Somatic Experiencing By Jenny Deupree

Somatic Experiencing is a method for healing trauma that was developed by Peter Levine, after observing animals in the wild.  This is described in his book Waking the Tiger.  Trauma happens because an organism’s ability to cope with an experience is overwhelmed.  Instead of being processed into an ordinary memory, the event seems to be broken into pieces, and if some reminder of the event triggers the organism, it is then literally back in the past.  “Flashbacks” are not just an image of the event, they are an actual reliving.  Usually the trauma survivor will have some of the information, but not all.  She may remember the sight, but not have any feelings about it, or she may be overwhelmed by emotion which seems to come out of nowhere.

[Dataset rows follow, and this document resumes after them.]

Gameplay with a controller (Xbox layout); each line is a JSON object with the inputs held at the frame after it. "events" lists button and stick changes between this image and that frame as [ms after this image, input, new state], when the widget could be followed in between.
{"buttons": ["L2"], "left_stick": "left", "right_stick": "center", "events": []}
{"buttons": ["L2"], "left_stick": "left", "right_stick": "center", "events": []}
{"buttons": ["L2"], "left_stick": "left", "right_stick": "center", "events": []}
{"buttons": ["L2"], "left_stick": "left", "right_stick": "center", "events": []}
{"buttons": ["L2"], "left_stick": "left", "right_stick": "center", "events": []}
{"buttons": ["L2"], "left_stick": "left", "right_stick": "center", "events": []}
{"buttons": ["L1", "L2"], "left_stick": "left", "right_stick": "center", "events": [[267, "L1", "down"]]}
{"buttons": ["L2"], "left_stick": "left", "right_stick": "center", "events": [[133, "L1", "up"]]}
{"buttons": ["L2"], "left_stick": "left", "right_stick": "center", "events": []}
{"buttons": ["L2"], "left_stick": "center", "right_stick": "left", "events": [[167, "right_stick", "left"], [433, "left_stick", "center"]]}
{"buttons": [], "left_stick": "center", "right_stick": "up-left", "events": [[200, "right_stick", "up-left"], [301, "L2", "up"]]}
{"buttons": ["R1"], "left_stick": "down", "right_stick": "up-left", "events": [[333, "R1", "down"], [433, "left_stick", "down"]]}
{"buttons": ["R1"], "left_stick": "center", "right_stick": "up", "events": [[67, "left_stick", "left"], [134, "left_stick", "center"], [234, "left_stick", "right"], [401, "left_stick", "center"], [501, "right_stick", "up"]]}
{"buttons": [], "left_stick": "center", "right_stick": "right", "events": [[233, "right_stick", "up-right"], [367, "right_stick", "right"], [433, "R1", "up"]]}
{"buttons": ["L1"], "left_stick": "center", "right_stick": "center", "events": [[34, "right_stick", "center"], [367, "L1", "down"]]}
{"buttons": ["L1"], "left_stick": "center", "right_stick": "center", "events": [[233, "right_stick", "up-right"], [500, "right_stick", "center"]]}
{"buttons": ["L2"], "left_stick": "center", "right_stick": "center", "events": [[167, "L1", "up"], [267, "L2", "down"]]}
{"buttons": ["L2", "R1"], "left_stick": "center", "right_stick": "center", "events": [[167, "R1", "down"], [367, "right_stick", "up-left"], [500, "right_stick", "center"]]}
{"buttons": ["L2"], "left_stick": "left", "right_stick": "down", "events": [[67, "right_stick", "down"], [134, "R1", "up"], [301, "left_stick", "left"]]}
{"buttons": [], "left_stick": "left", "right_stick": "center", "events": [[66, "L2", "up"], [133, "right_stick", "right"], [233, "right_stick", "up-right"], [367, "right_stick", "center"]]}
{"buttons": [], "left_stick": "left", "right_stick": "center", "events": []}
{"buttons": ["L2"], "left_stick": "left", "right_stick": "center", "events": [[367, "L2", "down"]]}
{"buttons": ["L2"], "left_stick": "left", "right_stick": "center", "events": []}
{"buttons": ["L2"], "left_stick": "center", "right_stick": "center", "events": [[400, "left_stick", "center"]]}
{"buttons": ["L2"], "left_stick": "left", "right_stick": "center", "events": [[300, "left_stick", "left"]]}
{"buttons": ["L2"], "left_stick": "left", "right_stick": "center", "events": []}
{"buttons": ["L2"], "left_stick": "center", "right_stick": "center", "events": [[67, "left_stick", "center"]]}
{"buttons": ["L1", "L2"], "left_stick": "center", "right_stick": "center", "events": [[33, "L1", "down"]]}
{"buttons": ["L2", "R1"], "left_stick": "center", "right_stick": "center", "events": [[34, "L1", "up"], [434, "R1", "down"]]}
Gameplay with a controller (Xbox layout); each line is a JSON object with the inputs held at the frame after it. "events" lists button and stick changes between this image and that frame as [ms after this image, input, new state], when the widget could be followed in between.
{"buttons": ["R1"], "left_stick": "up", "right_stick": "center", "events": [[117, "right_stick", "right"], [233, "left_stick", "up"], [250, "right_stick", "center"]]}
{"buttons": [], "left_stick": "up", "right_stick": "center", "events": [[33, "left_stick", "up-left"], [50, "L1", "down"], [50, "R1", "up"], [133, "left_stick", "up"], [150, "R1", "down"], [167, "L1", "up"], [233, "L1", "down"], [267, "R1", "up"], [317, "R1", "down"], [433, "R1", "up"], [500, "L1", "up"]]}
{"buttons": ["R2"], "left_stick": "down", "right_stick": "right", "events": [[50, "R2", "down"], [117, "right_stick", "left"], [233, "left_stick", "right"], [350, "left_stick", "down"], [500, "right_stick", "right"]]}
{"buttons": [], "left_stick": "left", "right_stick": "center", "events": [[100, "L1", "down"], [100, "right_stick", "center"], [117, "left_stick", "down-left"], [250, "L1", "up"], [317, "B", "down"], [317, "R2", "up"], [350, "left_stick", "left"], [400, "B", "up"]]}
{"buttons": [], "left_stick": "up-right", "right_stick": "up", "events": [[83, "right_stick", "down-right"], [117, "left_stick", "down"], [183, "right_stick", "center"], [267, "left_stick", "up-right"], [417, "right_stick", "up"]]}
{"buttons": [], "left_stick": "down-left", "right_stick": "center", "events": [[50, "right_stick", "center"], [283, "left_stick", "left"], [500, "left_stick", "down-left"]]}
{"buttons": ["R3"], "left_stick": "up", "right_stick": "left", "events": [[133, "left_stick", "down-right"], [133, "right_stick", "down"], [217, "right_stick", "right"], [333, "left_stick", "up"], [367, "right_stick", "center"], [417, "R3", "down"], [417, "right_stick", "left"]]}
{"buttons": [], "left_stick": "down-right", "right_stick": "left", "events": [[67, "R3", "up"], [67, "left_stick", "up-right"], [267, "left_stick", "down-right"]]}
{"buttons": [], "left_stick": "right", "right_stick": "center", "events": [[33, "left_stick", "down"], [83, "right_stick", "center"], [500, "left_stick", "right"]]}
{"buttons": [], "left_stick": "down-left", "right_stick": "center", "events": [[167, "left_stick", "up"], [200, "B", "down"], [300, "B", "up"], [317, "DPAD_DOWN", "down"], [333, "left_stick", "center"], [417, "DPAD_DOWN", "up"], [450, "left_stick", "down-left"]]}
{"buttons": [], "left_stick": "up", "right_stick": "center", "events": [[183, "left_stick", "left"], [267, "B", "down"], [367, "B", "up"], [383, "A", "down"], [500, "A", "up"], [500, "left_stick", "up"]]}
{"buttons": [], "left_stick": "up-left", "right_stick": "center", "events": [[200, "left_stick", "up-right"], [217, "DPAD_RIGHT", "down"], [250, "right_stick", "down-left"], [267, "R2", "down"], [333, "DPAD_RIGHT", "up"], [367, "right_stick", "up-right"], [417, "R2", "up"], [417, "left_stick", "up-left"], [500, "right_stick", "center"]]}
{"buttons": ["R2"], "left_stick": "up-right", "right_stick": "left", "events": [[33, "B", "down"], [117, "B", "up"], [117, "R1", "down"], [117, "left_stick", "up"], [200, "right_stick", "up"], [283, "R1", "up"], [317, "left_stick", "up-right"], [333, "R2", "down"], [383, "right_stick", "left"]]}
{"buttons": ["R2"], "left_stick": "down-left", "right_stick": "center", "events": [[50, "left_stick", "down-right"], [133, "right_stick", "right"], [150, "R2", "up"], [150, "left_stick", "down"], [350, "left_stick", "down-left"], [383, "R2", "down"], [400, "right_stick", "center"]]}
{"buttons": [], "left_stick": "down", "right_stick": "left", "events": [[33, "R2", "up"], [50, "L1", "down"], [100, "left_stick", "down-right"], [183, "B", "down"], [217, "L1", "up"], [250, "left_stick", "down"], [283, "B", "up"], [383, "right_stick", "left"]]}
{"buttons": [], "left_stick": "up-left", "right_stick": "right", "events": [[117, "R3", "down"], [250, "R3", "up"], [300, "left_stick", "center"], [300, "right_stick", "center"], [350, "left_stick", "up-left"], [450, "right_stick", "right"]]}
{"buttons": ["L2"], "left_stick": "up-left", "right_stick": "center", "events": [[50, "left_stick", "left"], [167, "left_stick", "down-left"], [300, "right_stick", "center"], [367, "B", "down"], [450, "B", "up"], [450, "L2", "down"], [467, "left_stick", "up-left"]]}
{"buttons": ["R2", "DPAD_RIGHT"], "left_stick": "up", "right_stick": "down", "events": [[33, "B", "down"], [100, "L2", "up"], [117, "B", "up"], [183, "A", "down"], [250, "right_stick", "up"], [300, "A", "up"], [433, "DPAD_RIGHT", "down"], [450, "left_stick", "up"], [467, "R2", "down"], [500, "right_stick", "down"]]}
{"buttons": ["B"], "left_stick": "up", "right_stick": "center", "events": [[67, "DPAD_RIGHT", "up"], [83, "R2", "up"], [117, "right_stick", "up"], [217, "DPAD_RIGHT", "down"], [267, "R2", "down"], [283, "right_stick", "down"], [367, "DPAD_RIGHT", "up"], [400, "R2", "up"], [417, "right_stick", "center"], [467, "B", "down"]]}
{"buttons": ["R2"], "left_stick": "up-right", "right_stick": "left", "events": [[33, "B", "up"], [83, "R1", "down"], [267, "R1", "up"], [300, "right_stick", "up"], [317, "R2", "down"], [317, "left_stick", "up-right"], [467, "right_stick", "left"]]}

The word “trauma” is badly misused in our culture.  It’s generally seen as being in the event — people would agree that a tornado or a car accident was traumatic but not more everyday things.  Or people will say “I had a traumatic day” when what they had was a very stressful day.  Trauma is something that happens in the nervous system of an organism when it meets an event, and its ability to cope with the event is overwhelmed.  Two things that contribute to trauma are helplessness (either real or perceived) and the threat of death (either real or perceived).  Peter Levine says that an infant can be traumatized by being left alone in a cold room.  The infant is truly helpless, and its ability to regulate its body temperature may not be developed enough yet, and if the situation isn’t changed by an outside agency, the infant might well die.

Peter Levine’s theory is that trauma happens when an organism’s physiology detects a death threat, and responds by gearing up for fighting or fleeing.  If the creature can either fight or flee it uses up the energy that has been mobilized, but if it can neither fight nor flee, instinct has a default plan which is freeze.  This is what the possum does to avoid being eaten by a predator who thinks it’s dead and is not interested in eating dead meat.  The coyote walks away, and the possum comes out of freeze.  What happens to all the energy that was stored in the body?  The possum shakes it off, before it walks away.  The bear that has been chased and shot with a tranquillizing dart will start making running motions as it comes out from under the anesthetic.  The body knows what it needs to do to discharge the energy.  What happens to a child who is abused by its parents?  Neither fighting nor fleeing is possible, and the necessary shaking may be stopped by a parent who says “I didn’t hurt you. Stop that.”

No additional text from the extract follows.